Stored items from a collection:
================================
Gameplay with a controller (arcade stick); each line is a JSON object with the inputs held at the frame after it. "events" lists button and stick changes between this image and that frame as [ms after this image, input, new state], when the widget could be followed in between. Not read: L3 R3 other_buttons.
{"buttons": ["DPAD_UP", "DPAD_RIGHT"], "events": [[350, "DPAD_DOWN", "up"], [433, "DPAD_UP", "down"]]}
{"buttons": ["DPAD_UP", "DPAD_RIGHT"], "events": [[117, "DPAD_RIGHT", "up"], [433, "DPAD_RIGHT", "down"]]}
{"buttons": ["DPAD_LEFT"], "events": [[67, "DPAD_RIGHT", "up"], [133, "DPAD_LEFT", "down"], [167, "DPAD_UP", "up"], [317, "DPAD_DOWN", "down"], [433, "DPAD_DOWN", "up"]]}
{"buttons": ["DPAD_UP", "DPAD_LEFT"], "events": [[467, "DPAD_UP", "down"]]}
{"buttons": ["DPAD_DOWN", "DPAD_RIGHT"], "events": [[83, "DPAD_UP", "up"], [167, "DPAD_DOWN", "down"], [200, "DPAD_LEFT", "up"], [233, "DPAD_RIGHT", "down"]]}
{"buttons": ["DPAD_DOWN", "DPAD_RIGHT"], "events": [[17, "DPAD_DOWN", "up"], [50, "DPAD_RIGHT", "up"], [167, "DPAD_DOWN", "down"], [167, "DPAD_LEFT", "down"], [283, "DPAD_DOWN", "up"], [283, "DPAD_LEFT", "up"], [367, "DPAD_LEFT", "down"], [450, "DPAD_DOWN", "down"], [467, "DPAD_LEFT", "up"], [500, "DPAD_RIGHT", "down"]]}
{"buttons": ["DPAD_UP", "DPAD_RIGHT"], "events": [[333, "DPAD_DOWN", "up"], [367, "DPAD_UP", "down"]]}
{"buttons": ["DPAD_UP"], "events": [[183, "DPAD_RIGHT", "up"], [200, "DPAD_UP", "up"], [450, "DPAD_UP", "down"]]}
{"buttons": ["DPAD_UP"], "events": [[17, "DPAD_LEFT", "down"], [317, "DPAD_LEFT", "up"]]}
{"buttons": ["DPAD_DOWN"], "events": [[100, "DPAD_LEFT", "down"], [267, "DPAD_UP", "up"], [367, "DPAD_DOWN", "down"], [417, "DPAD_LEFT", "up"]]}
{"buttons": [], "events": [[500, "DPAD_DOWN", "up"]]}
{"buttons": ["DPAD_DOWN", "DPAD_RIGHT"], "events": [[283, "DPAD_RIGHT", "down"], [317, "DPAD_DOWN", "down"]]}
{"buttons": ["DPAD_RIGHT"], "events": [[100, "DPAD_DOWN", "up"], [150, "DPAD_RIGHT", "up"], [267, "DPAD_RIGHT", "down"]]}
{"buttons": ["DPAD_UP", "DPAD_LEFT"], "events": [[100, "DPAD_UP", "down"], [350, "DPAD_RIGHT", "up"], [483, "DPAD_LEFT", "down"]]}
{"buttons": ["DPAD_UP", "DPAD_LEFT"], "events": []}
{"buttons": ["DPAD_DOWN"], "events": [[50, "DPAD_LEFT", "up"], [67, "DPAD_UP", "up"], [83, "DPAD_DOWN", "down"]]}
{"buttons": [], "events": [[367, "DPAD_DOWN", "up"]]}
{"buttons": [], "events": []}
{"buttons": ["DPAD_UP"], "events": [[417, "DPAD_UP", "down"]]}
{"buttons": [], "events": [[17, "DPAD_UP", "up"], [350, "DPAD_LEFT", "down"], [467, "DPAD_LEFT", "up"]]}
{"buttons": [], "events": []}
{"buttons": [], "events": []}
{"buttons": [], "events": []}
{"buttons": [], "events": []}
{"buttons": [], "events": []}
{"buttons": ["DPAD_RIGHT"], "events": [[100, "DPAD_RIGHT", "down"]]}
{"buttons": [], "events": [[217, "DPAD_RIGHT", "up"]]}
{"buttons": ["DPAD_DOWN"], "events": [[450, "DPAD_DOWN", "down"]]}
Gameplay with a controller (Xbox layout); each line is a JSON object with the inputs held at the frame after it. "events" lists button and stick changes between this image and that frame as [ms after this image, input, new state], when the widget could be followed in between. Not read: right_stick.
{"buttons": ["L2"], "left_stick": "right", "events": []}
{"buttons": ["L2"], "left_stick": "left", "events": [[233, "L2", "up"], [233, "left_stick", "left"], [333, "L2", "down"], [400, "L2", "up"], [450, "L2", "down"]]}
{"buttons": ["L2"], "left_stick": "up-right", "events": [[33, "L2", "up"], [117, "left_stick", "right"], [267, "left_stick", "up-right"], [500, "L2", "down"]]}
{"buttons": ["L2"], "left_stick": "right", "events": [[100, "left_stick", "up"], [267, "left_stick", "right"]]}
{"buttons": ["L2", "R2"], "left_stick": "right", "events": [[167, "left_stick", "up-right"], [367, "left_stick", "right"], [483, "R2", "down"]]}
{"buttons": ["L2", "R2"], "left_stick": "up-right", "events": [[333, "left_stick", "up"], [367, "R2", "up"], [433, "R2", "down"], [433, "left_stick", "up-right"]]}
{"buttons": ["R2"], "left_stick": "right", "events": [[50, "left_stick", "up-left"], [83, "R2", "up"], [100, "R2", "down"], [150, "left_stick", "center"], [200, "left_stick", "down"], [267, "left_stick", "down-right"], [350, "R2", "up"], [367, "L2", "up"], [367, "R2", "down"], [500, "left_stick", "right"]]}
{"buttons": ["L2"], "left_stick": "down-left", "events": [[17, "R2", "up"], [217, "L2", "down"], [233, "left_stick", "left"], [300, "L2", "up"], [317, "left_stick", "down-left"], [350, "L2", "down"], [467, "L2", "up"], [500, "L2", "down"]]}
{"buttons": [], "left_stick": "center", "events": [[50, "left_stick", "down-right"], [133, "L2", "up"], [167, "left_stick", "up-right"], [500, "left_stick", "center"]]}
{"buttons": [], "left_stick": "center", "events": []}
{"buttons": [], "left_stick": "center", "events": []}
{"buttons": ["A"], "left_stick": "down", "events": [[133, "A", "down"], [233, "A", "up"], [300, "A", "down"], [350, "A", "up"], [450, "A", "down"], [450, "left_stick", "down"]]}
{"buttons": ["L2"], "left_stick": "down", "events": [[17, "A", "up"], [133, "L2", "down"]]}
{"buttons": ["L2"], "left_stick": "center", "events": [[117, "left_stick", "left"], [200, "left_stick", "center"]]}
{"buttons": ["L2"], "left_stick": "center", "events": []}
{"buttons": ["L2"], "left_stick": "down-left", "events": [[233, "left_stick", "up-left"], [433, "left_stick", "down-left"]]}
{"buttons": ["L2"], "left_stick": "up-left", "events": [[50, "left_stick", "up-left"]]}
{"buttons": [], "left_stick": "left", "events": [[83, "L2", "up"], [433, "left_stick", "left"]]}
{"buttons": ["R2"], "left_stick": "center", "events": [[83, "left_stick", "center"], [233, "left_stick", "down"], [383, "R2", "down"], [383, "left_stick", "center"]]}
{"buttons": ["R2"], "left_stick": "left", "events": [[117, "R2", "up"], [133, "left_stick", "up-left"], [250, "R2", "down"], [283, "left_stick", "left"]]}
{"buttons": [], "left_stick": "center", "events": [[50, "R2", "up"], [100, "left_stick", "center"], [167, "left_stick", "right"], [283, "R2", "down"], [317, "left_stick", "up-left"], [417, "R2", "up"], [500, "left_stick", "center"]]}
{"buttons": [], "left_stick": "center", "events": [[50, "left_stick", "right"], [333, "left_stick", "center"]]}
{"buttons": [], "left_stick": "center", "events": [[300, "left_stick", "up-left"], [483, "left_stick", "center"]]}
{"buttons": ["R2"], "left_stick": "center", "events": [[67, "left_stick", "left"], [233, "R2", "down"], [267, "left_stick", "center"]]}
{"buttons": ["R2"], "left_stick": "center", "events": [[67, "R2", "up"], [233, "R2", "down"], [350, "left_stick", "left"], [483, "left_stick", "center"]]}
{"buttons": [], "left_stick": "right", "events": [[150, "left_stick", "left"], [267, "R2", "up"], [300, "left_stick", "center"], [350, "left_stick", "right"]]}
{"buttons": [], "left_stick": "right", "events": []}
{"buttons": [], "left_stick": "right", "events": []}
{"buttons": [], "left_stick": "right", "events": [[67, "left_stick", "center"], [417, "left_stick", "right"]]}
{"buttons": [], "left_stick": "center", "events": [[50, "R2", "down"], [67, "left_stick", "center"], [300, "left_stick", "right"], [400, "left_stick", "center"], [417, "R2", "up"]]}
================================
Which lines above contain the word "state"? Copy all of them.

## Task result
Gameplay with a controller (arcade stick); each line is a JSON object with the inputs held at the frame after it. "events" lists button and stick changes between this image and that frame as [ms after this image, input, new state], when the widget could be followed in between. Not read: L3 R3 other_buttons.
Gameplay with a controller (Xbox layout); each line is a JSON object with the inputs held at the frame after it. "events" lists button and stick changes between this image and that frame as [ms after this image, input, new state], when the widget could be followed in between. Not read: right_stick.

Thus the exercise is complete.